Ars Technica reports the serious vulnerability was demonstrated by researchers from the University of California at Riverside and the US Army Research Laboratory at the 25th Usenix Security Symposium on Wednesday. In a presentation, the team successfully injected malicious JavaScript code into an otherwise legitimate page on the USA Today website.
The issue is caused by flaws in the design and implementation of RFC 5961, a new Internet standard that supposedly makes it harder to execute certain kinds of hack. A major weakness has simplified the exploitation of on-pass attacks though, allowing outsiders to detect when any two machines are communicating over the Internet.
A traditional man-in-the-middle attack, where a hacker intercepts network traffic on the way to its destination, is no longer required. Instead, the intruder can spectate from the sidelines, allowing them to intercept traffic by sending packets from anywhere on the Internet.

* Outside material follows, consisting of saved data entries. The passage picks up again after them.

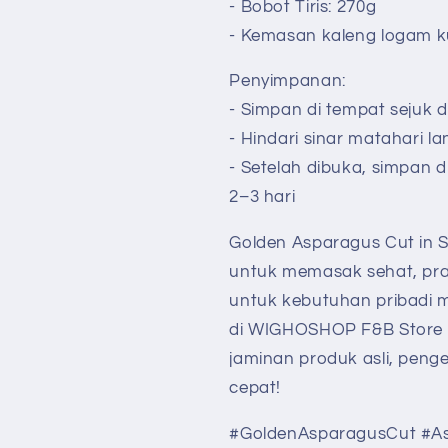
- Bobot Tiris: 270g
- Kemasan kaleng logam ku
Penyimpanan:
- Simpan di tempat sejuk 
- Hindari sinar matahari 
- Setelah dibuka, simpan 
2–3 hari
Golden Asparagus Cut in Sa
untuk memasak sehat, pra
untuk kebutuhan pribadi ma
di WIGHOSHOP F&B Store 
jaminan produk asli, pen
cepat!
#GoldenAsparagusCut #As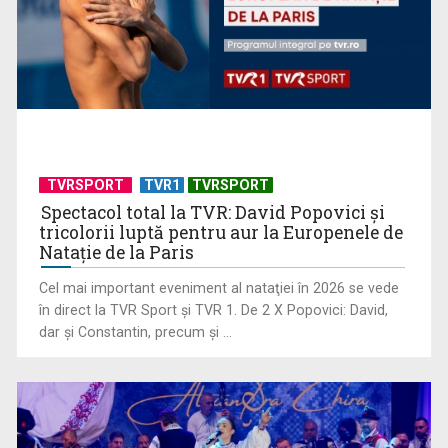
TVRSPORT
TVR1
TVRSPORT
Spectacol total la TVR: David Popovici și
tricolorii luptă pentru aur la Europenele de
Universitatea de Vară, la Băile Tușnad | VIDEO
Natație de la Paris
Cel mai important eveniment al nataţiei în 2026 se vede
în direct la TVR Sport şi TVR 1. De 2 X Popovici: David,
dar şi Constantin, precum şi ...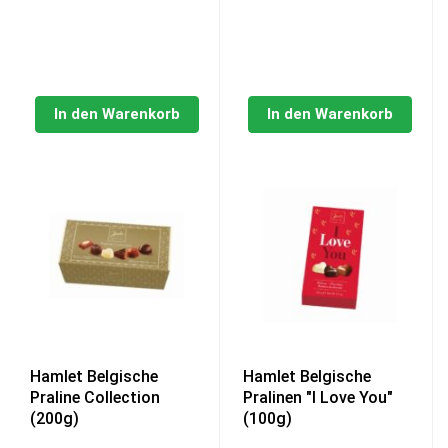
€132,00
€114,00.
€2,99
€0,99.
In den Warenkorb
In den Warenkorb
Hamlet Belgische
Hamlet Belgische
Praline Collection
Pralinen "I Love You"
(200g)
(100g)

In practice, hackers are able to remotely detect when a computer is connecting to a web server. They can then intercept or terminate the connection, hijack the transmitted data and replace it with their own packets.
The scope of the attack is limited if the target connection is encrypted with the HTTPS protocol. The hackers can terminate it but are unable to tamper with its contents. If no encryption is present, there’s a lot more scope to exploit. The attacker can send their own data over the network, transmitting a compromised file or injecting malicious code into a requested webpage.

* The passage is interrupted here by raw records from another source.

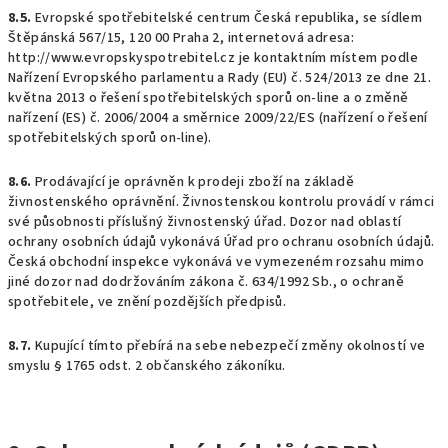
8.5.
Evropské spotřebitelské centrum Česká republika, se sídlem
Štěpánská 567/15, 120 00 Praha 2, internetová adresa:
http://www.evropskyspotrebitel.cz je kontaktním místem podle
Nařízení Evropského parlamentu a Rady (EU) č. 524/2013 ze dne 21.
května 2013 o řešení spotřebitelských sporů on-line a o změně
nařízení (ES) č. 2006/2004 a směrnice 2009/22/ES (nařízení o řešení
spotřebitelských sporů on-line).
8.6.
Prodávající je oprávněn k prodeji zboží na základě
živnostenského oprávnění. Živnostenskou kontrolu provádí v rámci
své působnosti příslušný živnostenský úřad. Dozor nad oblastí
ochrany osobních údajů vykonává Úřad pro ochranu osobních údajů.
Česká obchodní inspekce vykonává ve vymezeném rozsahu mimo
jiné dozor nad dodržováním zákona č. 634/1992 Sb., o ochraně
spotřebitele, ve znění pozdějších předpisů.
8.7.
Kupující tímto přebírá na sebe nebezpečí změny okolností ve
smyslu § 1765 odst. 2 občanského zákoníku.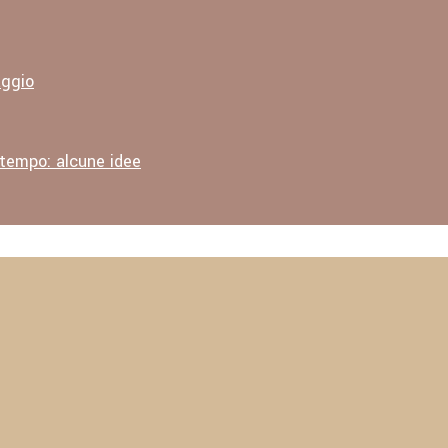
aggio
 tempo: alcune idee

While the flaw was demonstrated on the USA Today website, there are thousands of other unencrypted sites that could be hijacked in the same way. Hackers could compromise users’ computers by injecting malicious code into the world’s most popular websites, gaining control of the operating system by exploiting zero-day vulnerabilities in web browsers.
Because the issue lies in a standard defining how clients connect to servers, it theoretically affects Windows and Mac OS X as well as Linux. However, RFC 5961 is so new that only Linux currently supports it. By the time Microsoft and Apple get round to implementing it, the specification may be refined to iron out the issue.
When asked by Ars Technica, security researcher Zhiyun Qian said the RFC specification and Linux’s implementation should be held jointly responsible for the vulnerability. Qian suggested that issues could arise when implementations follow the specification as it’s currently written, hinting at problematic wording in its definition.
“It is a subtle problem,” said Qian. “I want to say that the RFC is written in a way that if OSes implement it straightforwardly, it is going to be problematic. So I think we should probably split the responsibility between the RFC and implementation.”
There are some limitations to the issue. To be successfully exploited, the connection between client and server must be open for a sustained period of at least a minute. This means not every website can be hijacked. Modern sites such as USA Today keep their connections open for much longer though, dynamically loading additional content as the user scrolls down the page. This is the most vulnerable kind of site.
The Linux kernel has already received a patch that fixes the flaw but the updated version is yet to be incorporated into mainstream desktop and server OS distributions. Users won’t be secure until both their own PC and the web servers they connect to have the patch installed. Exploitation can be achieved with access to only one end of the TCP link, making this a particularly nasty attack. Many web servers are infrequently updated, leaving them open to TCP hijacking.